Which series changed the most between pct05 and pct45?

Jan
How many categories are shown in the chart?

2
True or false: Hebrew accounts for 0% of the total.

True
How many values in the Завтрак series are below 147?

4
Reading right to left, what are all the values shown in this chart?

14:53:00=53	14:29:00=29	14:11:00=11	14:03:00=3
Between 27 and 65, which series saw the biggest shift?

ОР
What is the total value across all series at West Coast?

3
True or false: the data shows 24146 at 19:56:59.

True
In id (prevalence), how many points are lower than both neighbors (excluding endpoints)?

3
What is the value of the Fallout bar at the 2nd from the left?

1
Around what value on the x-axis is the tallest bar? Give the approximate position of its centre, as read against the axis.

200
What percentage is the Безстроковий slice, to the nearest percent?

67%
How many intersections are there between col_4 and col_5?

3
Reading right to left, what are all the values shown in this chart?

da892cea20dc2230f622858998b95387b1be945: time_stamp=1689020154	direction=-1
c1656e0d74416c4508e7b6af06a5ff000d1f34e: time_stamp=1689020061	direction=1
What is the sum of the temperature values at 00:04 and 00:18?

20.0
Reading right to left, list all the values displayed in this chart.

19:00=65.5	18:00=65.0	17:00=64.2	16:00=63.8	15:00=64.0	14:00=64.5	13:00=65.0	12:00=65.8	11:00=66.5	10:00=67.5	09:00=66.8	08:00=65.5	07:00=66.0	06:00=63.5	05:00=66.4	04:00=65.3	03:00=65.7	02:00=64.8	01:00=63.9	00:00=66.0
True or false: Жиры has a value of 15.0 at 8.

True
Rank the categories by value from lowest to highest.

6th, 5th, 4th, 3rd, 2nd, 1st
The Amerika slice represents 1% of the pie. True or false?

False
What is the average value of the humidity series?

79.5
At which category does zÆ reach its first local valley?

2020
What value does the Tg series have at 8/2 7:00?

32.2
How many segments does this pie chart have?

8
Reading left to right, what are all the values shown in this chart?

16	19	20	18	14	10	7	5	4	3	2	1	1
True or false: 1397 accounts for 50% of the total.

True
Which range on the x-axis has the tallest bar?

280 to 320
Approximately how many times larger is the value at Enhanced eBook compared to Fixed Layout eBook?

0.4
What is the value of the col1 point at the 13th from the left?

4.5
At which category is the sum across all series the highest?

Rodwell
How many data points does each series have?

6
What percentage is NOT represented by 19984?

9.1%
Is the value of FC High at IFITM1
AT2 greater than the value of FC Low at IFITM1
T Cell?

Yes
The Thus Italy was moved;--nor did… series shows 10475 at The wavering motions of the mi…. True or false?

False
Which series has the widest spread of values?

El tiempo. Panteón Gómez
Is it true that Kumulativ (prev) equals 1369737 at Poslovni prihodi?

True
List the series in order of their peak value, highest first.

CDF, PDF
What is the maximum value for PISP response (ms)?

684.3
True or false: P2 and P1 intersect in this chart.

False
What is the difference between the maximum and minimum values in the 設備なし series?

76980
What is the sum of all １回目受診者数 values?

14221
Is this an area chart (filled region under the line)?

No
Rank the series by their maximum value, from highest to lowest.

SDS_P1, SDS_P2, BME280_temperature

....

Directions for this task
Copy the records word for word, beginning with their first line and stopping after the line that contains "What is the value of the Fallout".

Solved exercise
Which series changed the most between pct05 and pct45?

Jan
How many categories are shown in the chart?

2
True or false: Hebrew accounts for 0% of the total.

True
How many values in the Завтрак series are below 147?

4
Reading right to left, what are all the values shown in this chart?

14:53:00=53	14:29:00=29	14:11:00=11	14:03:00=3
Between 27 and 65, which series saw the biggest shift?

ОР
What is the total value across all series at West Coast?

3
True or false: the data shows 24146 at 19:56:59.

True
In id (prevalence), how many points are lower than both neighbors (excluding endpoints)?

3
What is the value of the Fallout bar at the 2nd from the left?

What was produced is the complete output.